Work required
Reproduce only the lines of the material below that start at the line containing "right ankle: (329, 417)" and stop at the line containing "right ankle: (411, 365)". Keep both end lines.

Data for the task
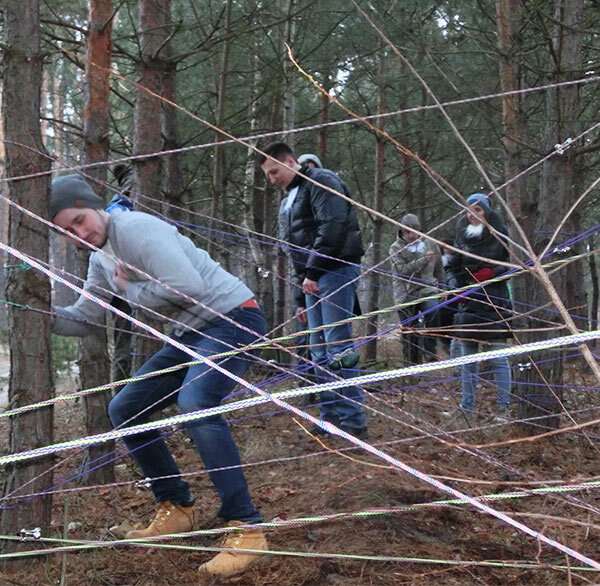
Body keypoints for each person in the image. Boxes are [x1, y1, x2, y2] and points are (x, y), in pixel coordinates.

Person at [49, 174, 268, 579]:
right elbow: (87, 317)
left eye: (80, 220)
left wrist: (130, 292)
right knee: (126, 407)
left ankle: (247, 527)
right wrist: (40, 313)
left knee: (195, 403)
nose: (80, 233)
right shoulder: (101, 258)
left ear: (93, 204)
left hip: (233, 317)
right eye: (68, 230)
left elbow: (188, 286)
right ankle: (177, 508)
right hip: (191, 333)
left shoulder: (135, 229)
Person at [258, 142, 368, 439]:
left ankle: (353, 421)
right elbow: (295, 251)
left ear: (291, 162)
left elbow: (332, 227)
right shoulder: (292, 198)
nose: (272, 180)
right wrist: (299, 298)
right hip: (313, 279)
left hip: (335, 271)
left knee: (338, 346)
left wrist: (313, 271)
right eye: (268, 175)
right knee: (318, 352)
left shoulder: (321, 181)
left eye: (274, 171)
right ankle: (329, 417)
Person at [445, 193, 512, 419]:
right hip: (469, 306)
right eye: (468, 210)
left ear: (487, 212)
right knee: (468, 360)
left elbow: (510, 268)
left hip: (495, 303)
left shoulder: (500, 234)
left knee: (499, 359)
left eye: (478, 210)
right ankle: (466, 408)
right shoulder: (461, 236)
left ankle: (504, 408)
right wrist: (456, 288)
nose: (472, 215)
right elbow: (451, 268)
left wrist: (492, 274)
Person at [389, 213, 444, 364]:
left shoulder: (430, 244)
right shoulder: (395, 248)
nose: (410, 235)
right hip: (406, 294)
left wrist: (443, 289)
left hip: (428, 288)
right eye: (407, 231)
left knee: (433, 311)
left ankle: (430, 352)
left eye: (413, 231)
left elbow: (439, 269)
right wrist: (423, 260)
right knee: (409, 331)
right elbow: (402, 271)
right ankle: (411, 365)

==

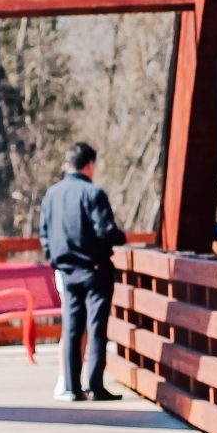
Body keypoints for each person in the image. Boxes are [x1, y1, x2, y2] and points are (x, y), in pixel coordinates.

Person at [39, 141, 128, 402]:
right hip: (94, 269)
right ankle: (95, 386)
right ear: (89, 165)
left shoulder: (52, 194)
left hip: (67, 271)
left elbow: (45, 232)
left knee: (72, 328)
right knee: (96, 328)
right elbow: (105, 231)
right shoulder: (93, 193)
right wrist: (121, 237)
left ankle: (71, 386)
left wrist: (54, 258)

Finished task
right ankle: (329, 417)
Person at [445, 193, 512, 419]:
right hip: (469, 306)
right eye: (468, 210)
left ear: (487, 212)
right knee: (468, 360)
left elbow: (510, 268)
left hip: (495, 303)
left shoulder: (500, 234)
left knee: (499, 359)
left eye: (478, 210)
right ankle: (466, 408)
right shoulder: (461, 236)
left ankle: (504, 408)
right wrist: (456, 288)
nose: (472, 215)
right elbow: (451, 268)
left wrist: (492, 274)
Person at [389, 213, 444, 364]:
left shoulder: (430, 244)
right shoulder: (395, 248)
nose: (410, 235)
right hip: (406, 294)
left wrist: (443, 289)
left hip: (428, 288)
right eye: (407, 231)
left knee: (433, 311)
left ankle: (430, 352)
left eye: (413, 231)
left elbow: (439, 269)
right wrist: (423, 260)
right knee: (409, 331)
right elbow: (402, 271)
right ankle: (411, 365)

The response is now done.